* **How to complete this task**
In the lines below, output everything from the first line through the line containing "Document page, 1500x844 pixels." exactly as it is. Pictures are not part of the output.

* **Material supplied**

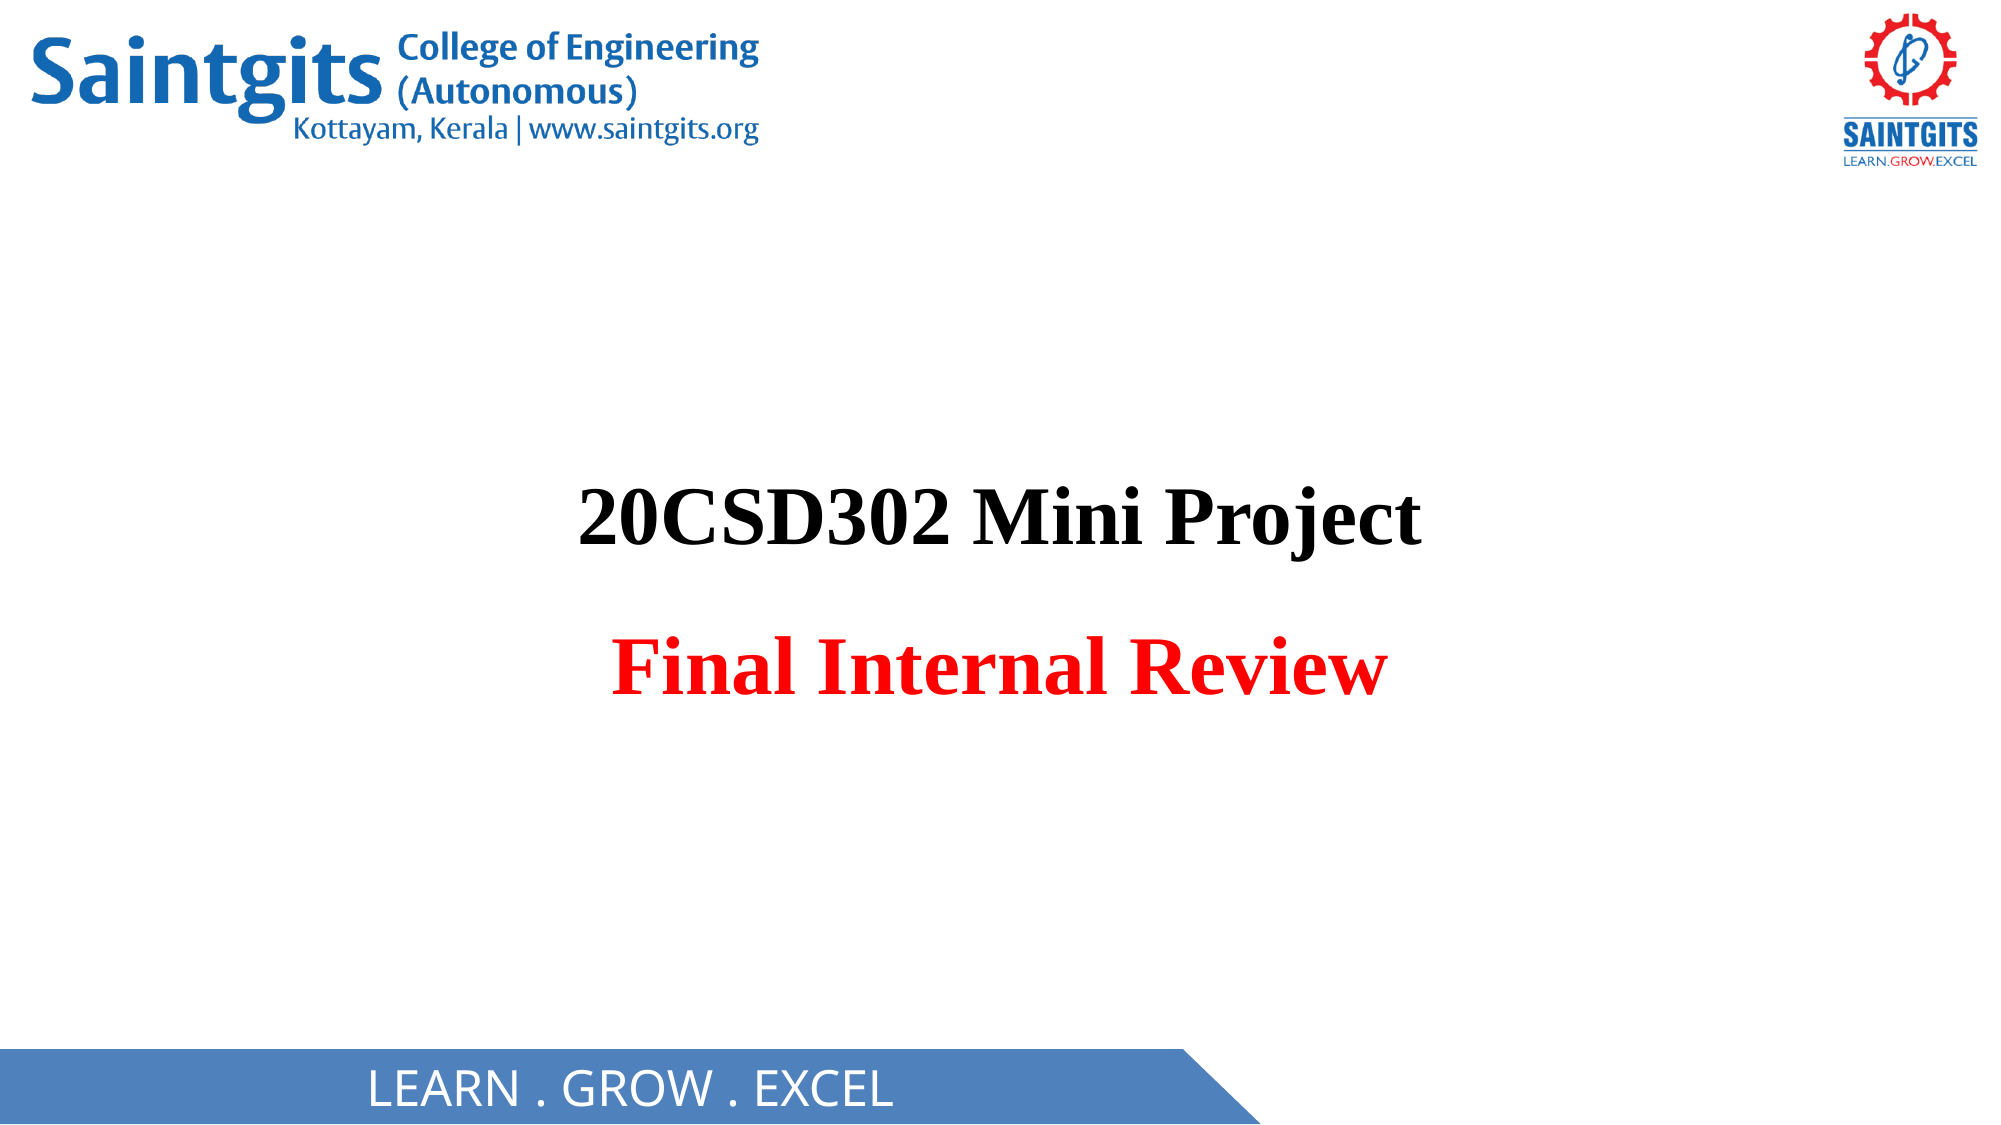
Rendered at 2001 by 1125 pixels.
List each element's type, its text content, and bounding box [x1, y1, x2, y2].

text_box 20CSD302 Mini Project Final Internal Review [264, 403, 1736, 719]
picture [1843, 12, 1978, 166]
text_box LEARN . GROW . EXCEL [0, 1049, 1261, 1125]
picture [22, 22, 765, 157]
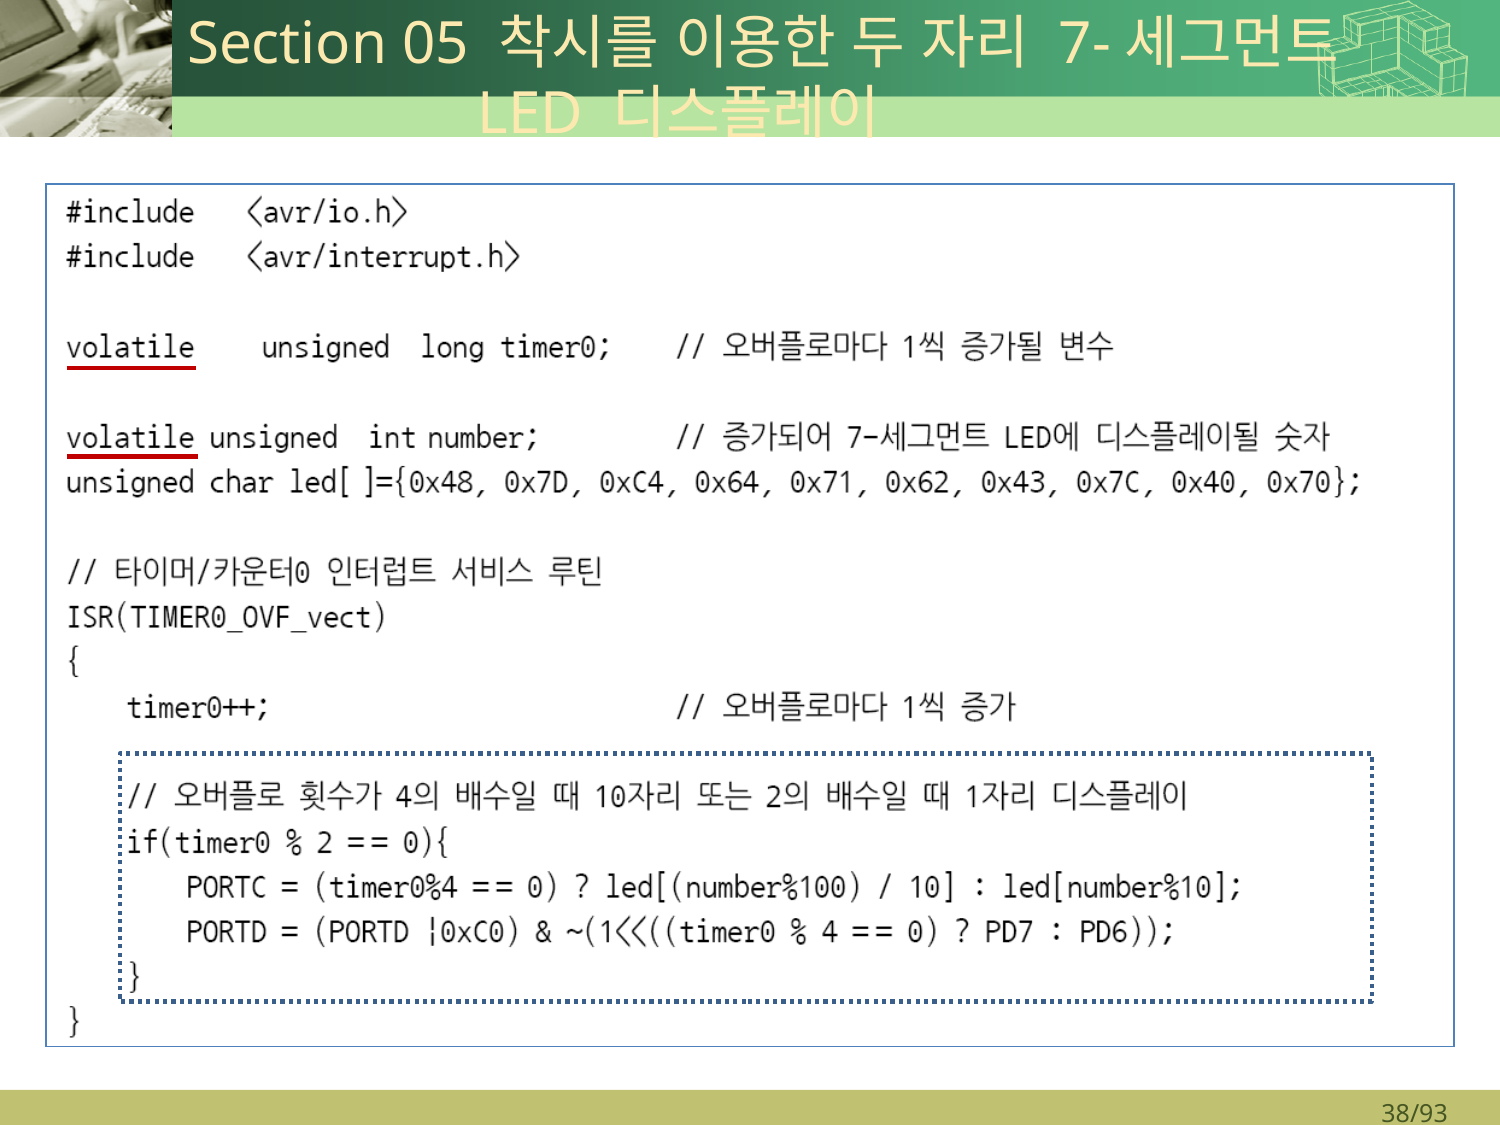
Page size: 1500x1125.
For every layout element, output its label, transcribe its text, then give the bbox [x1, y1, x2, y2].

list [46, 184, 1454, 1046]
title Section 05 착시를 이용한 두 자리 7-세그먼트 LED 디스플레이 [172, 75, 1500, 94]
text_box [0, 0, 1500, 75]
picture [0, 75, 1500, 151]
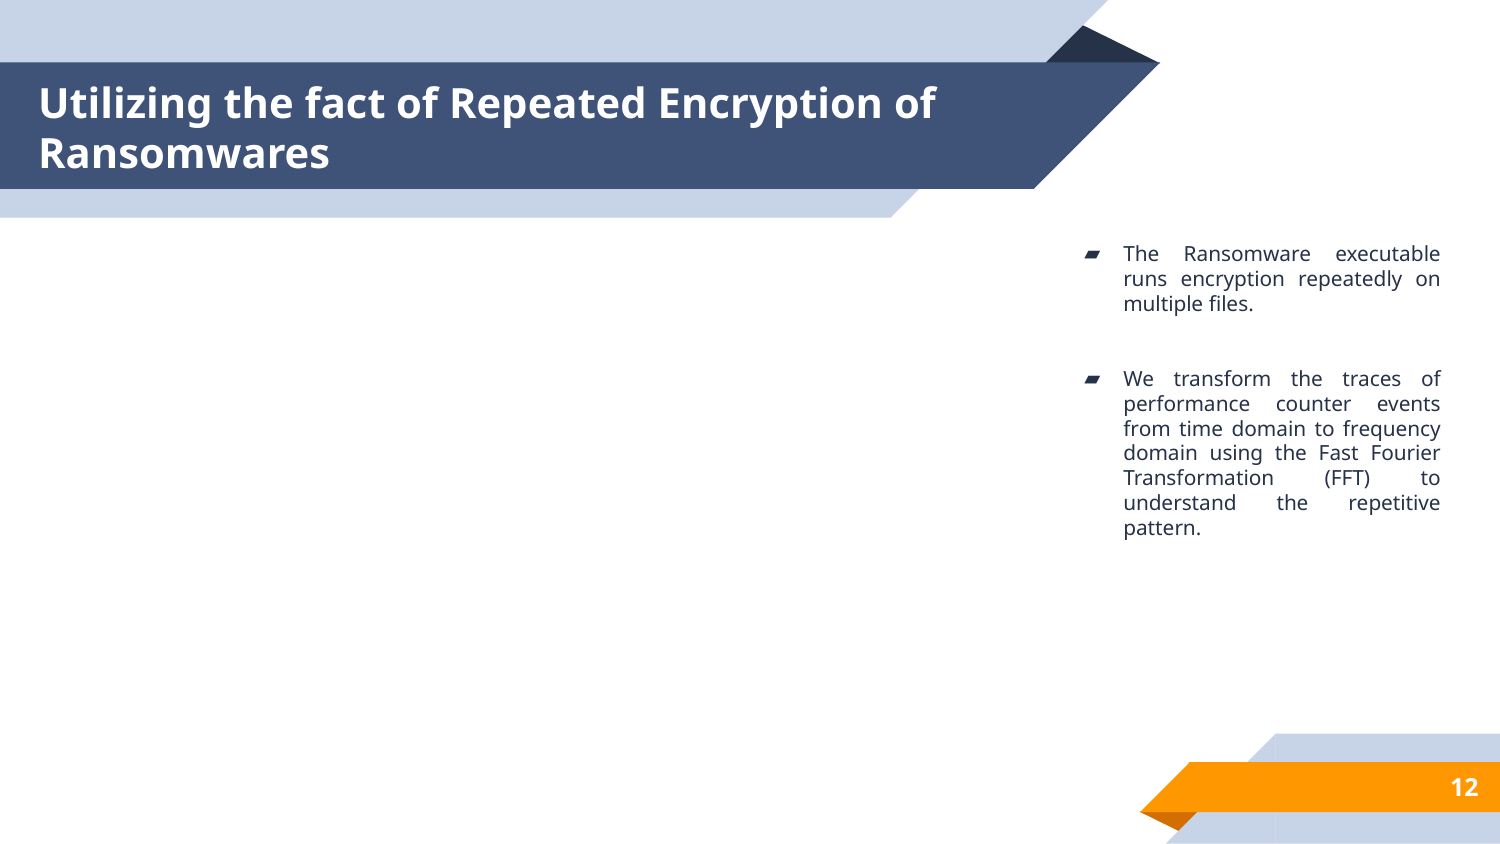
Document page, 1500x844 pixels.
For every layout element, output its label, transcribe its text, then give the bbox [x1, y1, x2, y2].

title Utilizing the fact of Repeated Encryption of Ransomwares [23, 64, 1014, 190]
list The Ransomware executable runs encryption repeatedly on multiple files. We transform the traces of performance counter events from time domain to frequency domain using the Fast Fourier Transformation (FFT) to understand the repetitive pattern. [1052, 225, 1456, 500]
slide_number 12 [1249, 760, 1494, 813]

* **Response to the exercise**
Rendered at 2001 by 1125 pixels.
List each element's type, its text content, and bounding box [x1, y1, x2, y2].

text_box 20CSD302 Mini Project Final Internal Review [264, 403, 1736, 719]
picture [1843, 12, 1978, 166]
text_box LEARN . GROW . EXCEL [0, 1049, 1261, 1125]
picture [22, 22, 765, 157]
Page size: 1500x1125.
For every layout element, output its label, transcribe its text, then give the bbox [x1, y1, x2, y2].

list [46, 184, 1454, 1046]
title Section 05 착시를 이용한 두 자리 7-세그먼트 LED 디스플레이 [172, 75, 1500, 94]
text_box [0, 0, 1500, 75]
picture [0, 75, 1500, 151]
Document page, 1500x844 pixels.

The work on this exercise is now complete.